(ВЫБРАННЫЙ ОТРЫВОК):
┄┄┄┄┄┄

Страница 31 из 49
На итальянском политическом горизонте маячили реакционная и либерально-реформистская альтернативы. Необходимо было сделать выбор.
Реализации либерально-реформистской альтернативы препятствовали как расстановка сил в социалистической партии, где реформистскому течению противостояли максималистские «революционные фракции», так и относительная слабость буржуазных леволиберальных группировок.
Замыслы сторонников «либерального курса» вызывали недоверие праволиберальных, или, точнее сказать, консервативных, фракций верхов. Да и сами по себе эти планы были слишком куцыми: они предусматривали главным образом участие реформистов в качестве младших партнеров в правительственной комбинации. Социальные уступки, которые по логике вещей должны были лечь в основу такого курса, сводились к минимуму.

┄┄┄┄┄┄

(СОБРАННЫЕ МАТЕРИАЛЫ):
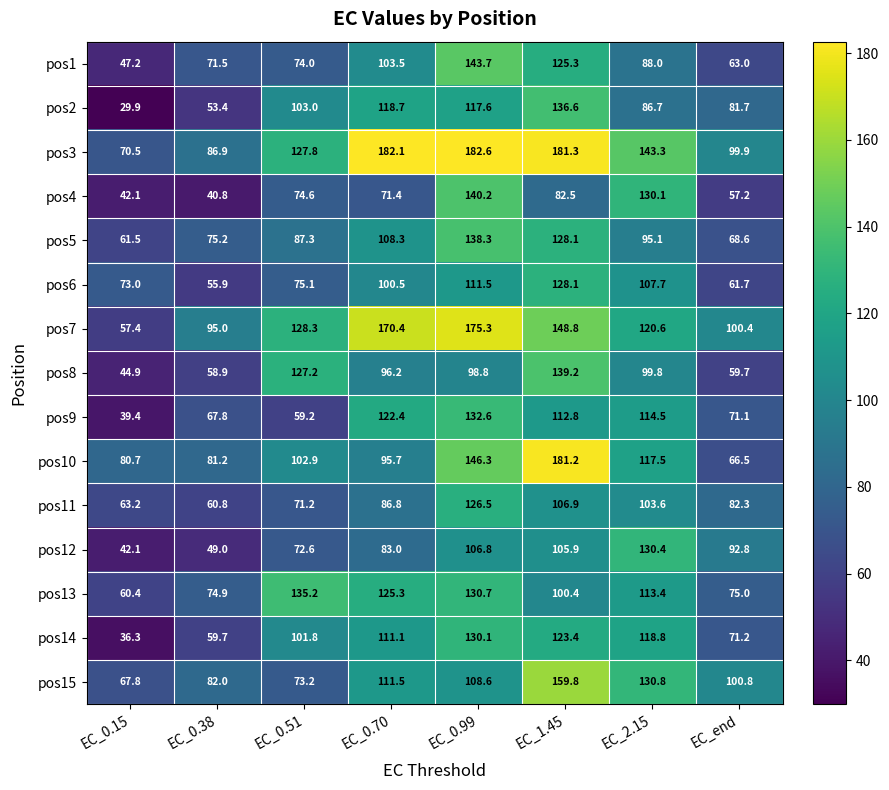

What is the spread (max minus min) of values at EC_2.15?

56.6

┄┄┄┄┄┄

(ЗАДАЧА): Продолжите отрывок о выборе между реакционной и либерально-реформистской альтернативами в Италии, начав сразу после его последнего предложения.

(ОТВЕТ):
Тем временем фашисты изо всех сил старались продемонстрировать благожелателям в верхах свою активность и боеспособность. Пользуясь попустительством, а то и прямой поддержкой властей, фашистские скуадры терроризировали страну. Они громили помещения рабочих партийных и профсоюзных организаций, редакции газет, кооперативы, квартиры неугодных политических деятелей, в том числе не только коммунистов и социалистов, но и католиков. В частности, погром был учинен в доме левокатолического парламентария Г. Мильоли. На транспорте, предоставляемом властями, фашисты совершали карательные экспедиции не только против селений, но и против крупных городов. Особого размаха террор достиг в провинциях Эмилия и Романья, где позиции левых были сильны и в городах, и в деревнях. О том, что при желании властям не стоило бы большого труда подавить фашистский террор, свидетельствовал эпизод в Сарцане близ Генуи 21 июля 1921 г. Колонна из 500 сквадристов во главе с А. Думини, который войдет в историю как убийца депутата-социалиста Д. Маттеотти, по пути в Каррару заняла станцию Сарцана. Но там находились восемь полицейских и три солдата под командой капитана. Думини вступил с ним в переговоры. Сквадристам, привыкшим к содействию властей, надоело ждать исхода переговоров. Они окружили маленький отряд и стали шуметь, что пора покончить с болтовней. Тогда разозленные представители власти взяли ружья на изготовку. Из фашистских рядов раздался револьверный выстрел. Ответом стал ружейный залп. Несколько убитых и раненых фашистов осталось на земле, остальные обратились в бегство. Инцидент в Сарцане явился уникальным событием, явным исключением из общего правила, как и поведение болонского префекта Ч. Мори, пытавшегося усмирить фашистов. Не случайно Мори вскоре лишился должности.
Как явление общенационального масштаба, фашизм формируется в рамках политической стратегии буржуазии.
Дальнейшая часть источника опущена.